To-do item:
Scan the records below. Report the number of lines containing the word "your", and nothing more.

────────────────

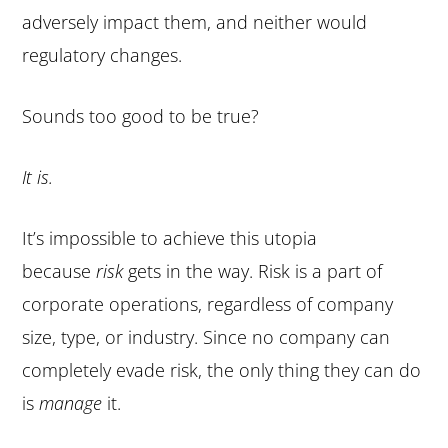
adversely impact them, and neither would
regulatory changes.
Sounds too good to be true?
It is.
It’s impossible to achieve this utopia
because
risk
gets in the way. Risk is a part of
corporate operations, regardless of company
size, type, or industry. Since no company can
completely evade risk, the only thing they can do
is
manage
it.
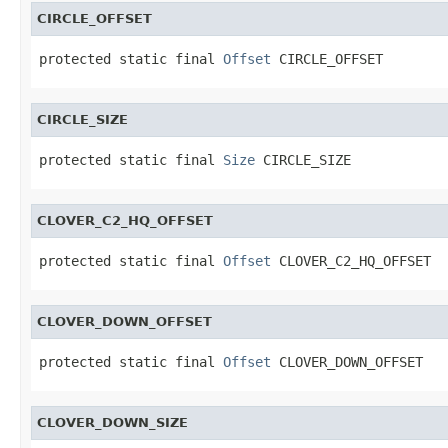
CIRCLE_OFFSET
protected static final 
Offset
 CIRCLE_OFFSET
CIRCLE_SIZE
protected static final 
Size
 CIRCLE_SIZE
CLOVER_C2_HQ_OFFSET
protected static final 
Offset
 CLOVER_C2_HQ_OFFSET
CLOVER_DOWN_OFFSET
protected static final 
Offset
 CLOVER_DOWN_OFFSET
CLOVER_DOWN_SIZE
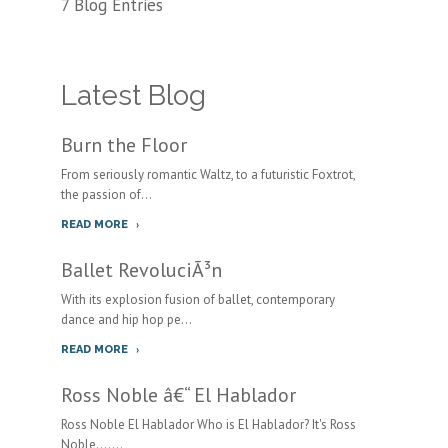
7 Blog Entries
Latest Blog
Burn the Floor
From seriously romantic Waltz, to a futuristic Foxtrot,
the passion of...
READ MORE
Ballet RevoluciÃ³n
With its explosion fusion of ballet, contemporary
dance and hip hop pe...
READ MORE
Ross Noble â€“ El Hablador
Ross Noble El Hablador Who is El Hablador? It's Ross
Noble.......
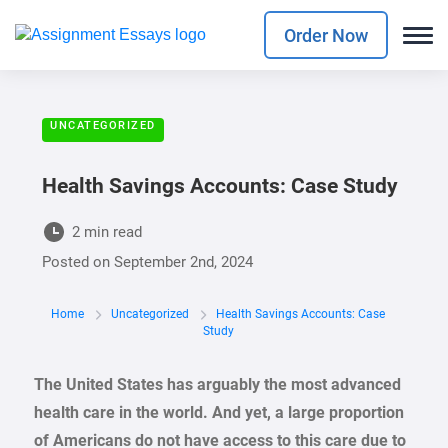
Order Now
UNCATEGORIZED
Health Savings Accounts: Case Study
2 min read
Posted on
September 2nd, 2024
Home
Uncategorized
Health Savings Accounts: Case
Study
The United States has arguably the most advanced
health care in the world. And yet, a large proportion
of Americans do not have access to this care due to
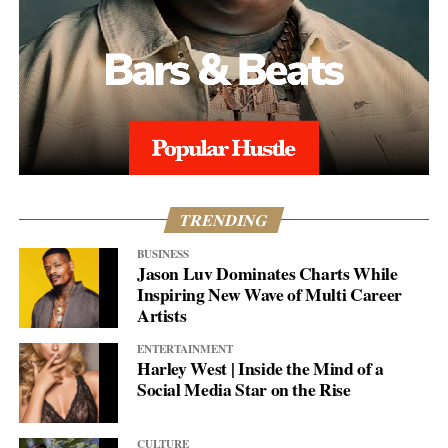
TRENDING
BUSINESS
Jason Luv Dominates Charts While
Inspiring New Wave of Multi Career
Artists
ENTERTAINMENT
Harley West | Inside the Mind of a
Social Media Star on the Rise
CULTURE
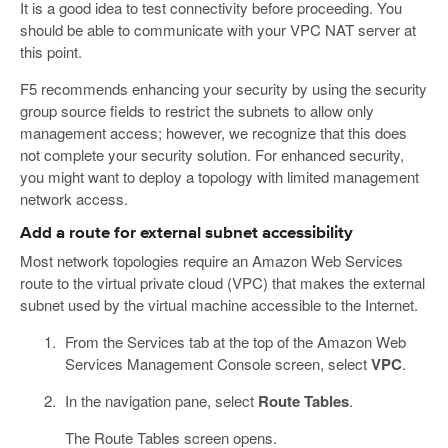
It is a good idea to test connectivity before proceeding. You
should be able to communicate with your VPC NAT server at
this point.
F5 recommends enhancing your security by using the security
group source fields to restrict the subnets to allow only
management access; however, we recognize that this does
not complete your security solution. For enhanced security,
you might want to deploy a topology with limited management
network access.
Add a route for external subnet accessibility
Most network topologies require an Amazon Web Services
route to the virtual private cloud (VPC) that makes the external
subnet used by the virtual machine accessible to the Internet.
From the Services tab at the top of the Amazon Web
Services Management Console screen, select
VPC
.
In the navigation pane, select
Route Tables
.
The Route Tables screen opens.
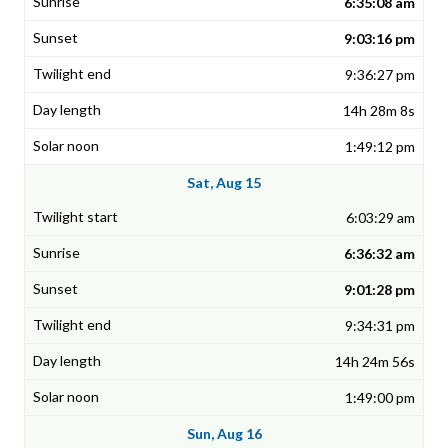
6:35:08 am
9:03:16 pm
9:36:27 pm
14h 28m 8s
1:49:12 pm
Sat, Aug 15
6:03:29 am
6:36:32 am
9:01:28 pm
9:34:31 pm
14h 24m 56s
1:49:00 pm
Sun, Aug 16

────────────────

Written solution:
3